Revisiting the Noise Model of Stochastic Gradient Descent
This work addresses the fundamental understanding of SGD noise for machine learning researchers, providing insights into optimization dynamics and potential improvements in training deep neural networks, though it is incremental in refining existing noise models.
The paper tackles the problem of accurately modeling stochastic gradient noise (SGN) in stochastic gradient descent (SGD), showing through empirical evidence that SGN is heavy-tailed and better described by the SαS Lévy distribution rather than Gaussian, and that different parameters in deep neural networks exhibit distinct SGN characteristics.

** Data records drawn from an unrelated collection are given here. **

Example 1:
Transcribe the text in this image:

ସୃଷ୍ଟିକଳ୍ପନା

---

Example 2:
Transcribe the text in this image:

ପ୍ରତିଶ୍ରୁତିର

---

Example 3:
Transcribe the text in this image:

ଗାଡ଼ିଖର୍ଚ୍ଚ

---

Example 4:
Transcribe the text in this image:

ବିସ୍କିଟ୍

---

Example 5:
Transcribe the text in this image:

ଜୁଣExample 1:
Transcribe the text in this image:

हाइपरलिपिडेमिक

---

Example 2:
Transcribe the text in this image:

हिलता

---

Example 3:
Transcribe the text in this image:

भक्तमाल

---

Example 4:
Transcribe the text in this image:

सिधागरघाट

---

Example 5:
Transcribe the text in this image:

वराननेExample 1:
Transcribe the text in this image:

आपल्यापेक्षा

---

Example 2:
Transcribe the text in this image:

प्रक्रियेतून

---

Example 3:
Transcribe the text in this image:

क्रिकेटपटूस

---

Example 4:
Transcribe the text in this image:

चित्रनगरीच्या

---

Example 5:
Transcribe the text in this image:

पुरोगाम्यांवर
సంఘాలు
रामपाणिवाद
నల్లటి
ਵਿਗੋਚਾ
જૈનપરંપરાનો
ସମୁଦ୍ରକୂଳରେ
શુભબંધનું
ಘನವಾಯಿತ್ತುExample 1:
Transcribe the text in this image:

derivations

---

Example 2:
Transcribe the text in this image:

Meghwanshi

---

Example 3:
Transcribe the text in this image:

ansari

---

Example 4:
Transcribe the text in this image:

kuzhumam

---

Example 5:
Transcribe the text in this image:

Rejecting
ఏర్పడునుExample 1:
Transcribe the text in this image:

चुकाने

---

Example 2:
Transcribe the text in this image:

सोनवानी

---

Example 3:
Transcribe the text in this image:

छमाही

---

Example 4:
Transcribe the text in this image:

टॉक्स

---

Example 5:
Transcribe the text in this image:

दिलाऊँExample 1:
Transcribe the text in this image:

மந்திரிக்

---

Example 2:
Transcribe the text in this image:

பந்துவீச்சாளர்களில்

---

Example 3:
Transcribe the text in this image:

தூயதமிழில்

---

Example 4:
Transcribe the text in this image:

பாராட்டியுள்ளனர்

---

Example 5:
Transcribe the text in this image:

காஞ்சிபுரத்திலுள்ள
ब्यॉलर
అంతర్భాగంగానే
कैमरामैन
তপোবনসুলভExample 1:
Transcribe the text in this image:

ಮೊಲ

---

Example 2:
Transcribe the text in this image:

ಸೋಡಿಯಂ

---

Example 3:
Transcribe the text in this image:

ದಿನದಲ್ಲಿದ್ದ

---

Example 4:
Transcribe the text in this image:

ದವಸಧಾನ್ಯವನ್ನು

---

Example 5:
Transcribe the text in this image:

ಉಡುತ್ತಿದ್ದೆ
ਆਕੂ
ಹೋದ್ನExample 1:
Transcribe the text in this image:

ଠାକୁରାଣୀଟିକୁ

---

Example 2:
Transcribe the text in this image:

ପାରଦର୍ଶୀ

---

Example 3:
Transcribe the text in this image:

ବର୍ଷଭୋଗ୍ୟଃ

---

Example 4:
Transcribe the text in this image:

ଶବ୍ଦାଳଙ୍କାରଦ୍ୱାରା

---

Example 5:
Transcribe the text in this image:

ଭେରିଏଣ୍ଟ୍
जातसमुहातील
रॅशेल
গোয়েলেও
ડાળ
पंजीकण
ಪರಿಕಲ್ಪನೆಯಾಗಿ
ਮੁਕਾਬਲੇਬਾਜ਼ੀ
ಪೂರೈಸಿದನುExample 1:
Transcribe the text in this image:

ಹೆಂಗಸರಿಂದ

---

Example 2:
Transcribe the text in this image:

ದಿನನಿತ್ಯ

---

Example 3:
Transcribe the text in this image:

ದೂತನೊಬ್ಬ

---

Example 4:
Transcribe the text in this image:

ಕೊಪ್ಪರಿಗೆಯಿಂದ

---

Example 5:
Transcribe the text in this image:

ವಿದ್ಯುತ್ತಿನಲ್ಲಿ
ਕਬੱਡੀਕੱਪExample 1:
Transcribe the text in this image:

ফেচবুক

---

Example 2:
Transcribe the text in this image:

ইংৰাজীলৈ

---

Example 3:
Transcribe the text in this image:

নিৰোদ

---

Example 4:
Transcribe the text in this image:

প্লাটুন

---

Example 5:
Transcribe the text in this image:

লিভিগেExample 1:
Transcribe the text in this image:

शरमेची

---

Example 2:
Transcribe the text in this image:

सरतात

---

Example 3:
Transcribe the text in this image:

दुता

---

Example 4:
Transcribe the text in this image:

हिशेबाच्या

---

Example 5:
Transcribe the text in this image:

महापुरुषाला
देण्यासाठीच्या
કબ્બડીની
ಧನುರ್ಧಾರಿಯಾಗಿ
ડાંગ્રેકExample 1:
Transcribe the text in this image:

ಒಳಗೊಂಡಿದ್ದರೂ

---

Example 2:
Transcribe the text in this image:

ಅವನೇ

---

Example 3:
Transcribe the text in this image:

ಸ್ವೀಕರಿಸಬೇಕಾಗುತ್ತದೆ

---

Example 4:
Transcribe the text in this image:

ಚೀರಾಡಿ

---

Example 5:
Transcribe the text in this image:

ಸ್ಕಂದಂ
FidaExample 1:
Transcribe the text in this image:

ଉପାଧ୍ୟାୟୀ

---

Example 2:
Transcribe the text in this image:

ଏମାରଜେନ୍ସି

It results in a novel framework using Lévy-driven stochastic differential equations to approximate SGD dynamics near local minima, demonstrating that learning rate decay reduces SGN and affects properties like mean escape time and trapping probability.

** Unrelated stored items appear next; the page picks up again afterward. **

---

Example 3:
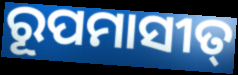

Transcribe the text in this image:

ରୂପମାସୀତ୍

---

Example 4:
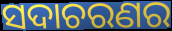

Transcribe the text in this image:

ସଦାଚରଣର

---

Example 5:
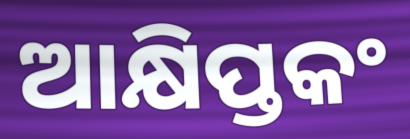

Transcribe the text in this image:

ଆକ୍ଷିପ୍ତକଂ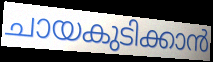
ചായകുടിക്കാൻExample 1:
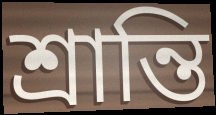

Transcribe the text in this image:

শ্রান্তি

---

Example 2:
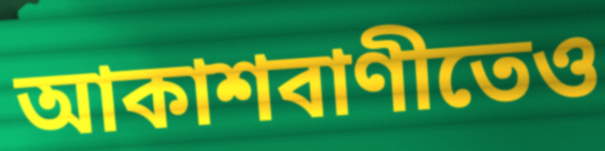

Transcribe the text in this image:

আকাশবাণীতেও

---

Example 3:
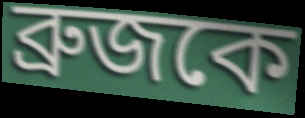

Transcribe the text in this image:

ব্রুজকে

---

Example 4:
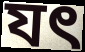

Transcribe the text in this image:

যৎ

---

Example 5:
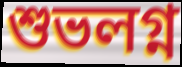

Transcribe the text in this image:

শুভলগ্নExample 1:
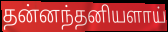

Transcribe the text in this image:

தன்னந்தனியளாய்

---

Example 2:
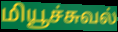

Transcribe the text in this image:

மியூச்சுவல்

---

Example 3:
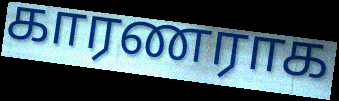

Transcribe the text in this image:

காரணராக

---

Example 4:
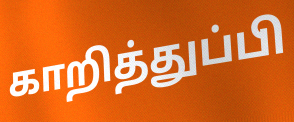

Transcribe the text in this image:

காறித்துப்பி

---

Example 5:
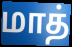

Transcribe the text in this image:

மாத்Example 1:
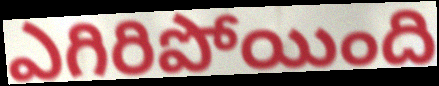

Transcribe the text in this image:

ఎగిరిపోయింది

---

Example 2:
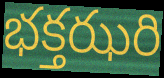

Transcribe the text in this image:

భక్తఝరి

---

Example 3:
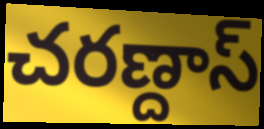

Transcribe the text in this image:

చరణ్దాస్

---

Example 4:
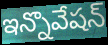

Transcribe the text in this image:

ఇన్నొవేషన్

The stochastic gradient noise (SGN) is a significant factor in the success of stochastic gradient descent (SGD). Following the central limit theorem, SGN was initially modeled as Gaussian, and lately, it has been suggested that stochastic gradient noise is better characterized using $SαS$ Lévy distribution. This claim was allegedly refuted and rebounded to the previously suggested Gaussian noise model. This paper presents solid, detailed empirical evidence that SGN is heavy-tailed and better depicted by the $SαS$ distribution. Furthermore, we argue that different parameters in a deep neural network (DNN) hold distinct SGN characteristics throughout training. To more accurately approximate the dynamics of SGD near a local minimum, we construct a novel framework in $\mathbb{R}^N$, based on Lévy-driven stochastic differential equation (SDE), where one-dimensional Lévy processes model each parameter in the DNN. Next, we show that SGN jump intensity (frequency and amplitude) depends on the learning rate decay mechanism (LRdecay); furthermore, we demonstrate empirically that the LRdecay effect may stem from the reduction of the SGN and not the decrease in the step size. Based on our analysis, we examine the mean escape time, trapping probability, and more properties of DNNs near local minima. Finally, we prove that the training process will likely exit from the basin in the direction of parameters with heavier tail SGN. We will share our code for reproducibility.